Knowledge bases are large-scale data structures that store the relationships between entities and underpin many knowledge-related applications, such as search engines, question answering, and fact-checking. However, knowledge bases are challenging to construct as they are composed of relation triplets that need to be extracted from various sources such as text articles. An example of a relation triplet is
(United States, has president, Joe Biden). Although existing models for natural language processing can perform the relation triplet extraction task, they are brittle and cannot generalize well to new relationships. Hence, we introduce a new benchmark called Zero-Shot Relation Triplet Extraction (ZeroRTE) which requires models to extract relation triplets for previously unseen relation types. In other words, the model is required to perform zero-shot learning, as it has exactly zero training examples for the unseen relations. Due to the challenge of the task, we propose a radically new approach called RelationPrompt. We use language models to generate synthetic training examples for the desired relations and simply train a second model on the synthetic data to perform the extraction task. Hence, we show that language models are able to generate diverse and high-quality training examples, overcoming the zero-shot learning challenge.
The diagram above shows our proposed task of ZeroRTE. The model learns to extract relation triplets such as
(Michael, Sibling, Joel Douglas) from the training data (a). Thereafter, it is required to generalize to the testing data (b) which contains a totally different set of relations and extract triplets such as
(Nicolas Tindal, Military Rank, Group Captain). In order to solve the zero-shot learning challenge, we propose to generate synthetic samples (c) such as
(George Hocham, Military Rank, Lieutenant Colonel).

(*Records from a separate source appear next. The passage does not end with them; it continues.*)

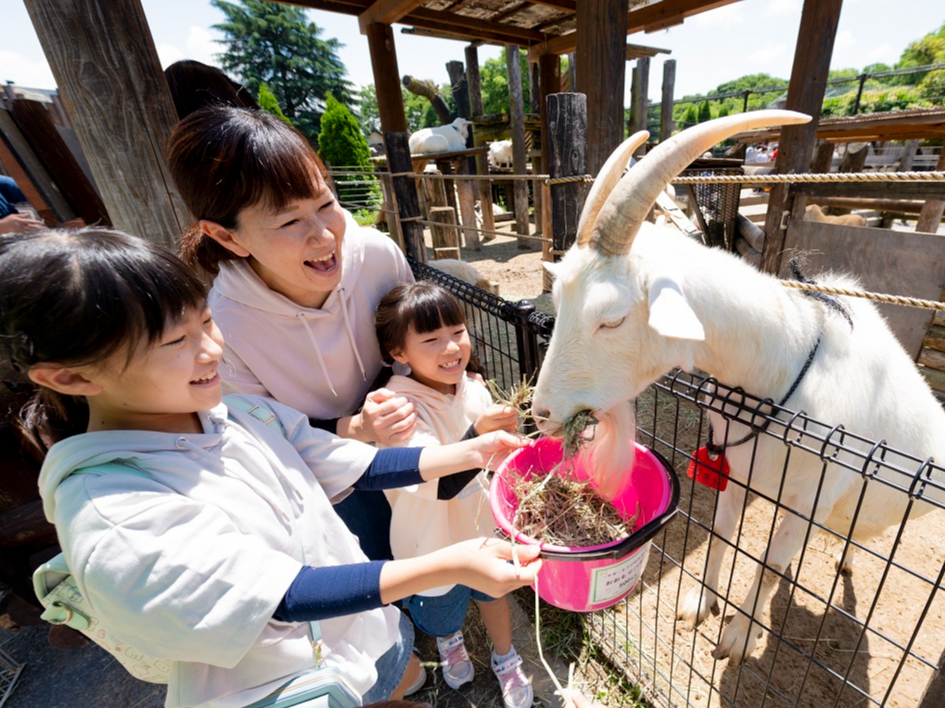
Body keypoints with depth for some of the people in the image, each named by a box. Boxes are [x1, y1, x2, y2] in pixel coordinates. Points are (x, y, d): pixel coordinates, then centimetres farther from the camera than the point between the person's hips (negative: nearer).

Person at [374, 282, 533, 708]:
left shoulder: (474, 389, -15)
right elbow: (442, 484, -39)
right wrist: (479, 433, -51)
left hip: (481, 519, 3)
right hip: (435, 537, -3)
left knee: (493, 590, 27)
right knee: (442, 608, 27)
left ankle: (505, 659, 59)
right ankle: (449, 640, 65)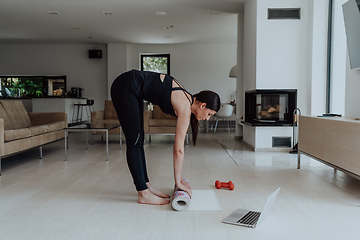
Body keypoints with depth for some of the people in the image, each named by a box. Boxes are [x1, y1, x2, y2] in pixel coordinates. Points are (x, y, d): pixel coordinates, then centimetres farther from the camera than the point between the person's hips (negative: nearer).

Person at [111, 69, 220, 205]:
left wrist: (179, 177, 12)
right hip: (125, 87, -9)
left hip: (132, 89, 9)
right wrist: (178, 181, -7)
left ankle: (146, 185, 19)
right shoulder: (185, 108, -18)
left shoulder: (188, 102, 7)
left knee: (138, 141, 10)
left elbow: (177, 148, 10)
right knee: (134, 142, -6)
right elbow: (178, 150, -17)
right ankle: (143, 194, 2)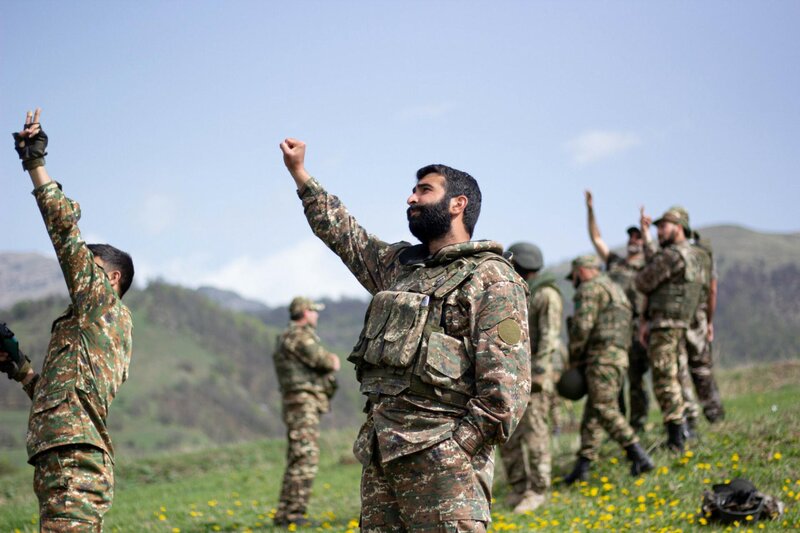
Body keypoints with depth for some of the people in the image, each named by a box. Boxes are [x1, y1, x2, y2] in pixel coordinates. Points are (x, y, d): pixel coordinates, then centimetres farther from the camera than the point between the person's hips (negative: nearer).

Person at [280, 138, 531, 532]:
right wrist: (299, 173, 36)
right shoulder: (399, 265, 19)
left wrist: (454, 452, -17)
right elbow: (344, 234, 34)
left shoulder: (493, 280, -5)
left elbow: (506, 387, -13)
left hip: (441, 458, -8)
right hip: (379, 453, 8)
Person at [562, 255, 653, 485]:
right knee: (592, 414, 10)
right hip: (619, 356, 10)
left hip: (602, 357, -10)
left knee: (605, 410, -13)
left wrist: (574, 357, -2)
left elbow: (582, 325, -15)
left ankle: (640, 457, -19)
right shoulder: (615, 289, 27)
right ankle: (582, 466, 9)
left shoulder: (590, 288, -4)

To generate the synthetic samples, we leverage and fine-tune pre-trained language models with prompts, hence the name RelationPrompt. Language models are widely known to generate realistic and high-quality texts after learning useful language representations from their large-scale pre-training corpus. The generated outputs of language models can be easily controlled by varying the starting prompt, and recent research has shown the effectiveness of prompts for performing a wide variety of tasks with little to no training data. Hence, the diagram above shows our prompt-based approach for text generation. The model input contains the relation label which we use to condition the language model. The model output first contains the generated sentence, and then the entity pair which demonstrates the relationship in the sentence. In order words, the generated output contains the full information needed to train a model for relation triplet extraction.
To evaluate the effectiveness of our approach, we run a comparison with baselines on two public datasets. As shown in the table above, RelationPrompt consistently outperforms the baseline methods on all settings. Although there is still much room for improvement, we show that it is indeed possible to perform the task of extracting relation triplets in a zero-shot setting.
We further provide a case study to show how RelationPrompt generalizes to relations found in the wild. In the diagram above, the samples on the left are real sentences collected from web articles. On the right, we present synthetic sentences generated by RelationPrompt. In most cases, the generator is able to determine the correct meaning of the relations and compose reasonable sentences. However, in the last case for the relation of “Political Partner”, the generated entity pair is not quite suitable, and instead expresses a relationship that is closer to “Political Party”. This suggests that future work can focus on enforcing the consistency between the prompted relation meaning and generated output.
In this work, we introduce the task setting of Zero-Shot Relation Triplet Extraction (ZeroRTE) to pave the way for natural language processing models to generalize to new relation types. To solve ZeroRTE, we propose an approach called RelationPrompt and show that language models can effectively generate synthetic training data. The synthetic data generated from prompts is diverse and realistic. The experimental results show that our method significantly outperforms baselines, setting the bar for future work.